## Data to process
=== Begin Enclosure ===
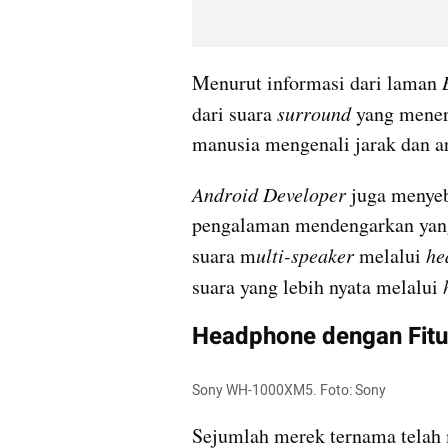
Menurut informasi dari laman 
dari suara 
surround
 yang mener
manusia mengenali jarak dan ar
Android Developer
 juga menye
pengalaman mendengarkan yang 
suara m
ulti-speaker
 melalui 
he
suara yang lebih nyata melalui 
Headphone dengan Fitur
Sony WH-1000XM5. Foto: Sony  
Sejumlah merek ternama telah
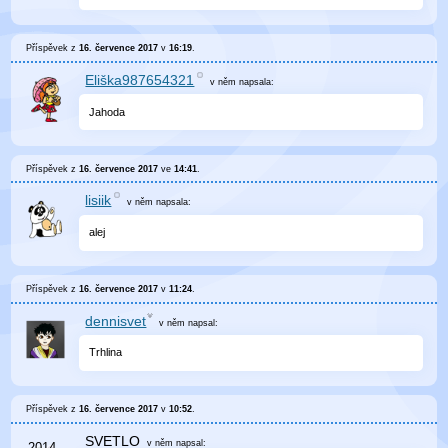
Příspěvek z
16. července 2017
v
16:19
.
Eliška987654321
v něm
napsala:
Jahoda
Příspěvek z
16. července 2017
ve
14:41
.
lisiik
v něm
napsala:
alej
Příspěvek z
16. července 2017
v
11:24
.
dennisvet
v něm
napsal:
Trhlina
Příspěvek z
16. července 2017
v
10:52
.
SVETLO
v něm
napsal:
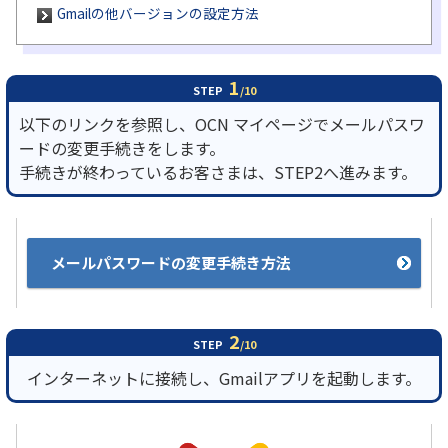
Gmailの他バージョンの設定方法
履歴・お気に入り
1
STEP
/10
お知らせ
サポートサイトの使い方
以下のリンクを参照し、OCN マイページでメールパスワ
ードの変更手続きをします。
NTTドコモビジネスのお客さ
工事・故障情報通知
まはこちら
サービス
手続きが終わっているお客さまは、STEP2へ進みます。
OCN サービス一覧
メールパスワードの変更手続き方法
2
STEP
/10
インターネットに接続し、Gmailアプリを起動します。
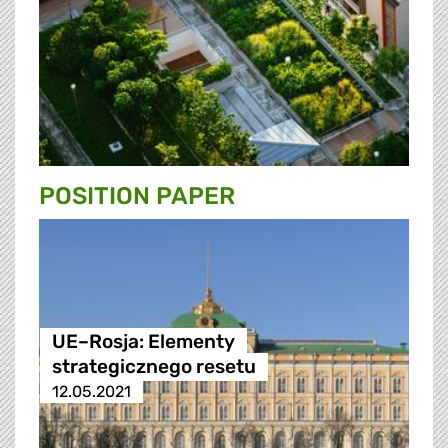
POSITION PAPER
UE–Rosja: Elementy
strategicznego resetu
12.05.2021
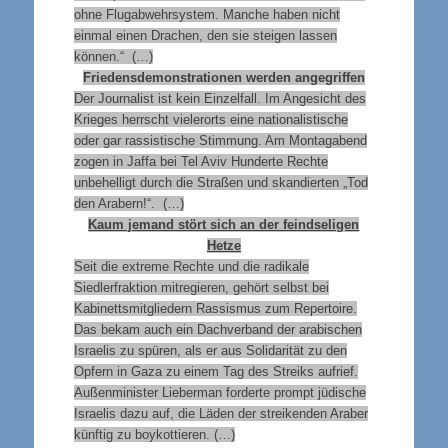
ohne Flugabwehrsystem. Manche haben nicht
einmal einen Drachen, den sie steigen lassen
können.“ (…)
Friedensdemonstrationen werden angegriffen
Der Journalist ist kein Einzelfall. Im Angesicht des
Krieges herrscht vielerorts eine nationalistische
oder gar rassistische Stimmung. Am Montagabend
zogen in Jaffa bei Tel Aviv Hunderte Rechte
unbehelligt durch die Straßen und skandierten „Tod
den Arabern!“. (…)
Kaum jemand stört sich an der feindseligen
Hetze
Seit die extreme Rechte und die radikale
Siedlerfraktion mitregieren, gehört selbst bei
Kabinettsmitgliedern Rassismus zum Repertoire.
Das bekam auch ein Dachverband der arabischen
Israelis zu spüren, als er aus Solidarität zu den
Opfern in Gaza zu einem Tag des Streiks aufrief.
Außenminister Lieberman forderte prompt jüdische
Israelis dazu auf, die Läden der streikenden Araber
künftig zu boykottieren. (…)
=== End Enclosure ===
## About this task
Every line of the material must be returned verbatim, and pictures must be left behind.

## Result
Menurut informasi dari laman 
dari suara 
surround
 yang mener
manusia mengenali jarak dan ar
Android Developer
 juga menye
pengalaman mendengarkan yang 
suara m
ulti-speaker
 melalui 
he
suara yang lebih nyata melalui 
Headphone dengan Fitur
Sony WH-1000XM5. Foto: Sony  
Sejumlah merek ternama telah
Příspěvek z
16. července 2017
v
16:19
.
Eliška987654321
v něm
napsala:
Jahoda
Příspěvek z
16. července 2017
ve
14:41
.
lisiik
v něm
napsala:
alej
Příspěvek z
16. července 2017
v
11:24
.
dennisvet
v něm
napsal:
Trhlina
Příspěvek z
16. července 2017
v
10:52
.
SVETLO
v něm
napsal:
Gmailの他バージョンの設定方法
履歴・お気に入り
1
STEP
/10
お知らせ
サポートサイトの使い方
以下のリンクを参照し、OCN マイページでメールパスワ
ードの変更手続きをします。
NTTドコモビジネスのお客さ
工事・故障情報通知
まはこちら
サービス
手続きが終わっているお客さまは、STEP2へ進みます。
OCN サービス一覧
メールパスワードの変更手続き方法
2
STEP
/10
インターネットに接続し、Gmailアプリを起動します。
POSITION PAPER
UE–Rosja: Elementy
strategicznego resetu
12.05.2021
ohne Flugabwehrsystem. Manche haben nicht
einmal einen Drachen, den sie steigen lassen
können.“ (…)
Friedensdemonstrationen werden angegriffen
Der Journalist ist kein Einzelfall. Im Angesicht des
Krieges herrscht vielerorts eine nationalistische
oder gar rassistische Stimmung. Am Montagabend
zogen in Jaffa bei Tel Aviv Hunderte Rechte
unbehelligt durch die Straßen und skandierten „Tod
den Arabern!“. (…)
Kaum jemand stört sich an der feindseligen
Hetze
Seit die extreme Rechte und die radikale
Siedlerfraktion mitregieren, gehört selbst bei
Kabinettsmitgliedern Rassismus zum Repertoire.
Das bekam auch ein Dachverband der arabischen
Israelis zu spüren, als er aus Solidarität zu den
Opfern in Gaza zu einem Tag des Streiks aufrief.
Außenminister Lieberman forderte prompt jüdische
Israelis dazu auf, die Läden der streikenden Araber
künftig zu boykottieren. (…)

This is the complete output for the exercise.